### GOAL OF THE EXERCISE
Return all of the records below line for line and without alteration, omitting the pictures.

### Records drawn from a data source
☆ ☆ ☆ ☆
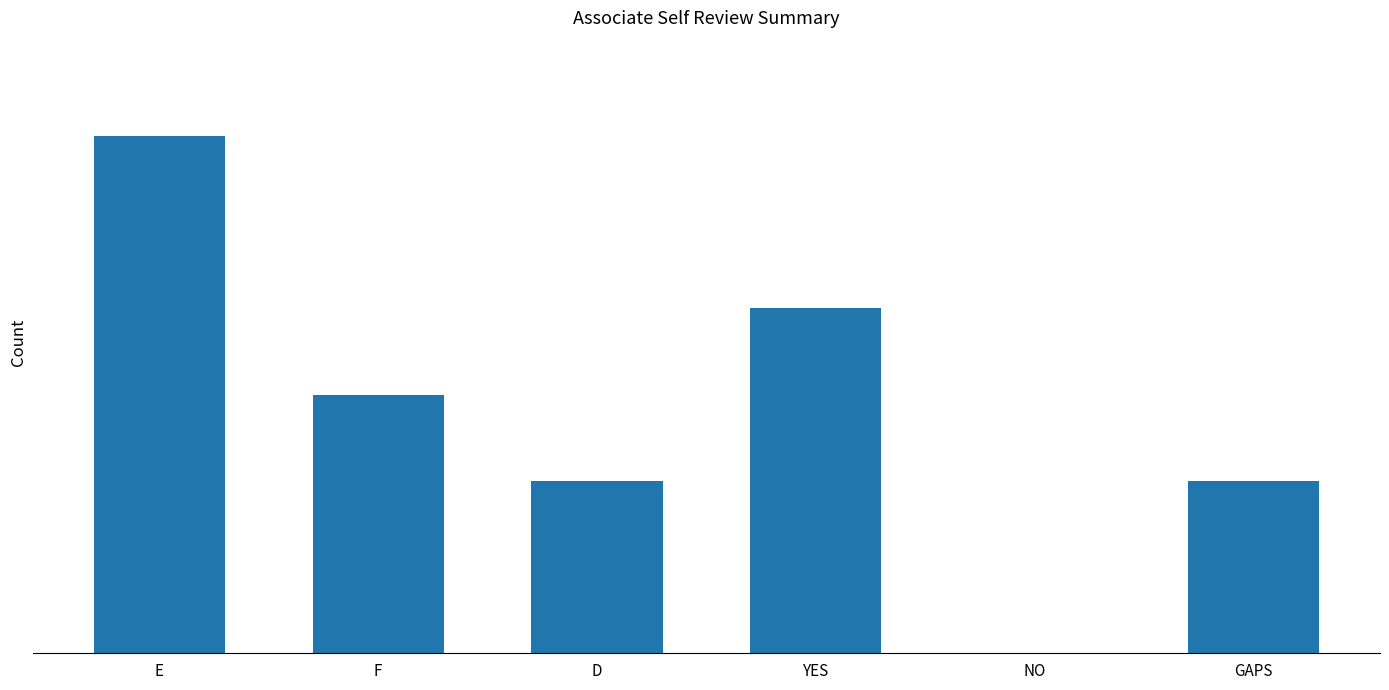

Is it true that the value at F is 3?

True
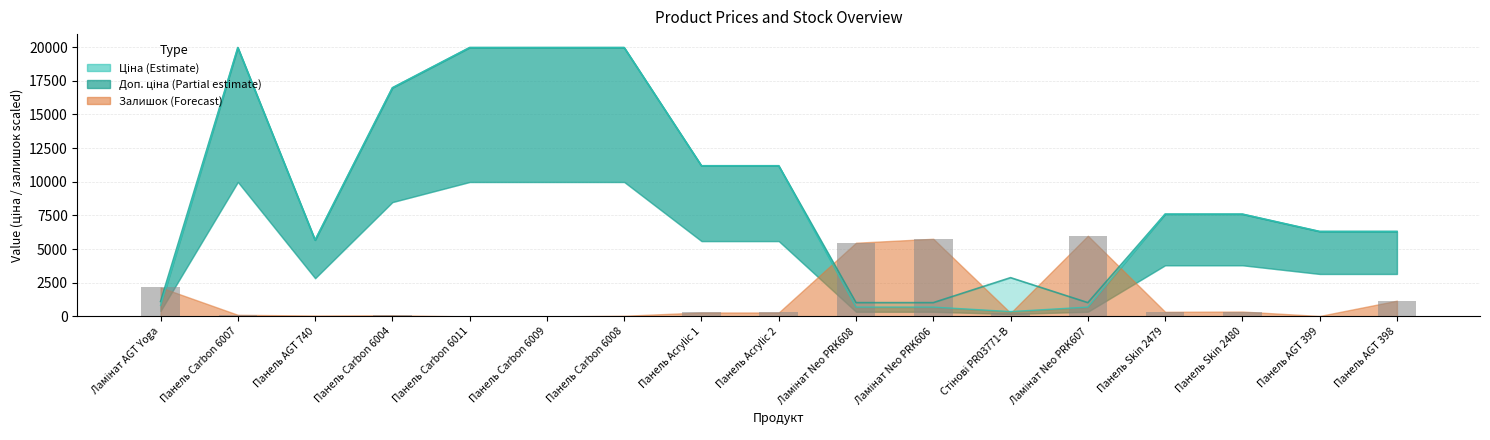

How many data points in Доп. ціна are less than 7596?

8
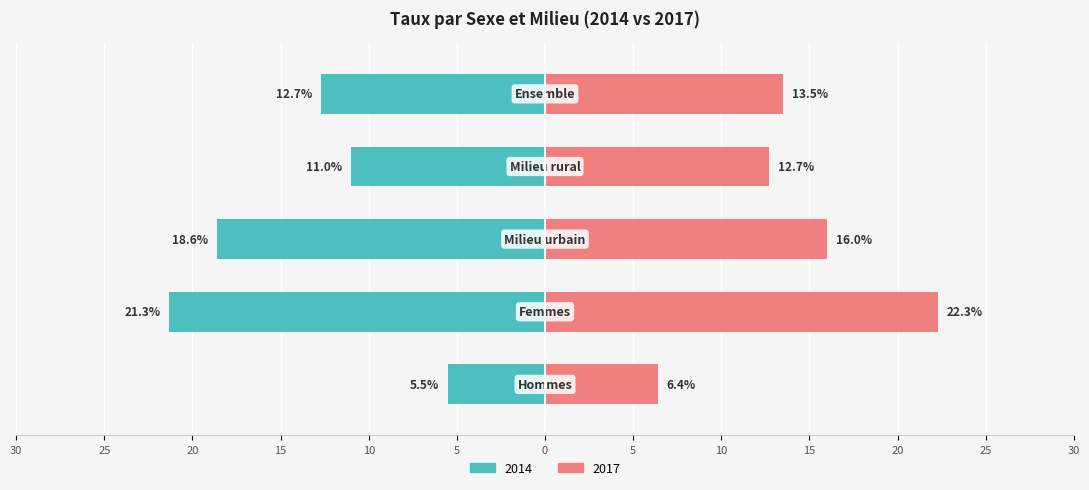

What is the difference between the maximum and minimum values in the 2017 series?

15.9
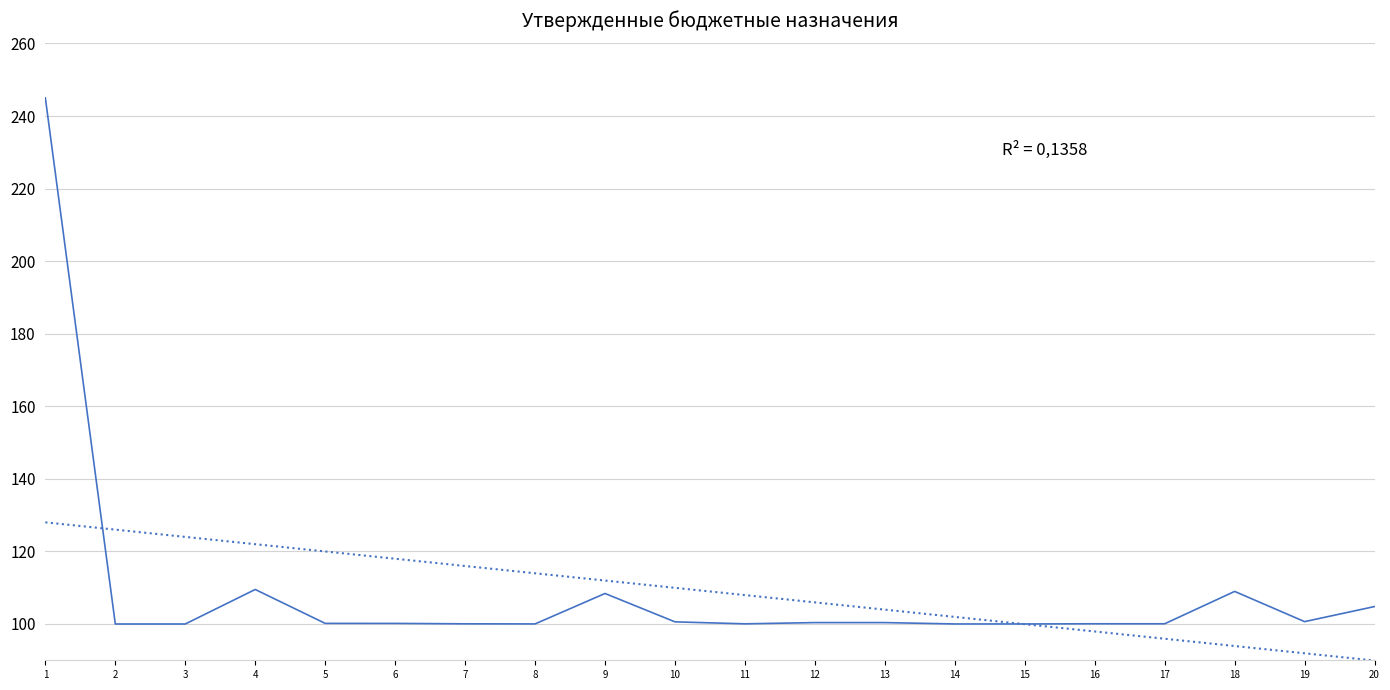

What is the greatest value displayed?

245.0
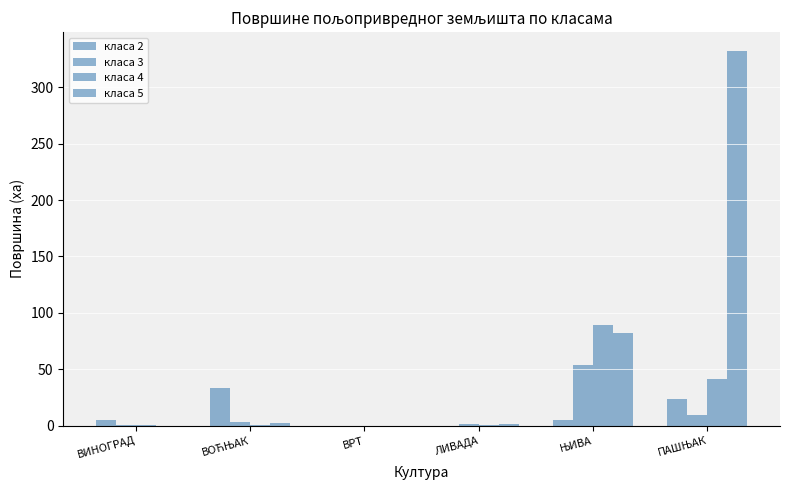

Reading left to right, transcribe all the data shown in this chart.

класа 2: 4.8	33.2	0.0	0.0	5.3	23.6
класа 3: 1.0	3.1	0.1	1.3	53.9	9.1
класа 4: 0.7	0.7	0.0	0.5	89.6	41.5
класа 5: 0.0	1.9	0.0	1.8	82.3	332.2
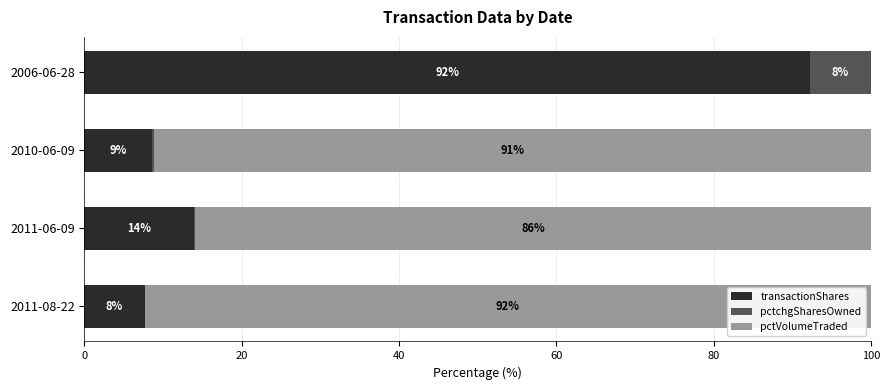

What is the sum of all transactionShares values?

122.5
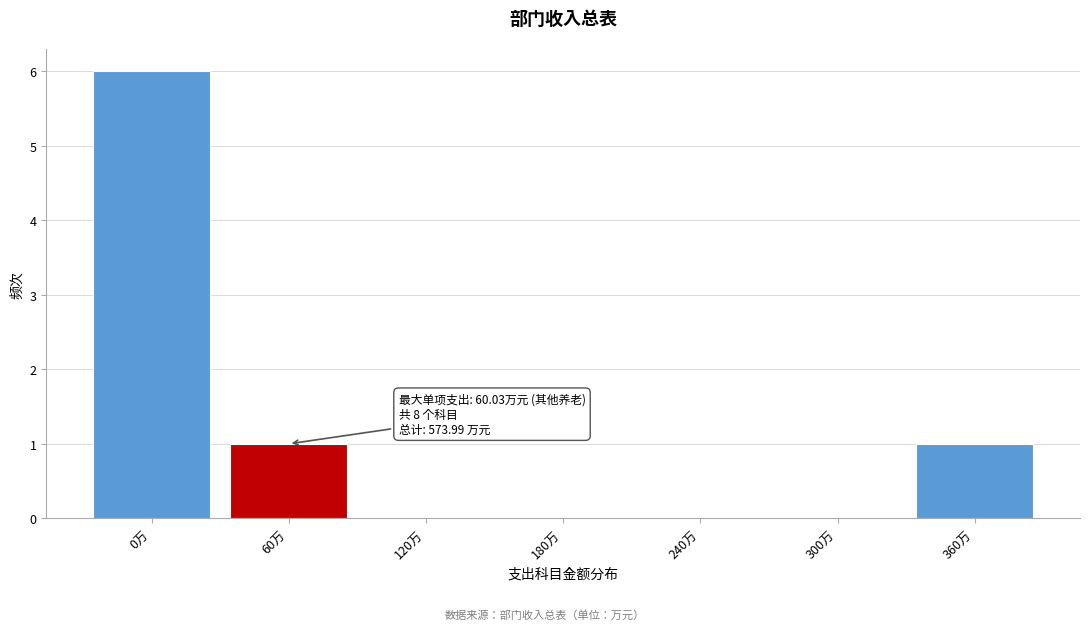

Reading left to right, extract all data points from this chart.

0万=6	60万=1	120万=0	180万=0	240万=0	300万=0	360万=1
☆ ☆ ☆ ☆
### ANSWER SPACE
Is it true that the value at F is 3?

True

How many data points in Доп. ціна are less than 7596?

8

What is the difference between the maximum and minimum values in the 2017 series?

15.9

What is the greatest value displayed?

245.0

Reading left to right, transcribe all the data shown in this chart.

класа 2: 4.8	33.2	0.0	0.0	5.3	23.6
класа 3: 1.0	3.1	0.1	1.3	53.9	9.1
класа 4: 0.7	0.7	0.0	0.5	89.6	41.5
класа 5: 0.0	1.9	0.0	1.8	82.3	332.2

What is the sum of all transactionShares values?

122.5

Reading left to right, extract all data points from this chart.

0万=6	60万=1	120万=0	180万=0	240万=0	300万=0	360万=1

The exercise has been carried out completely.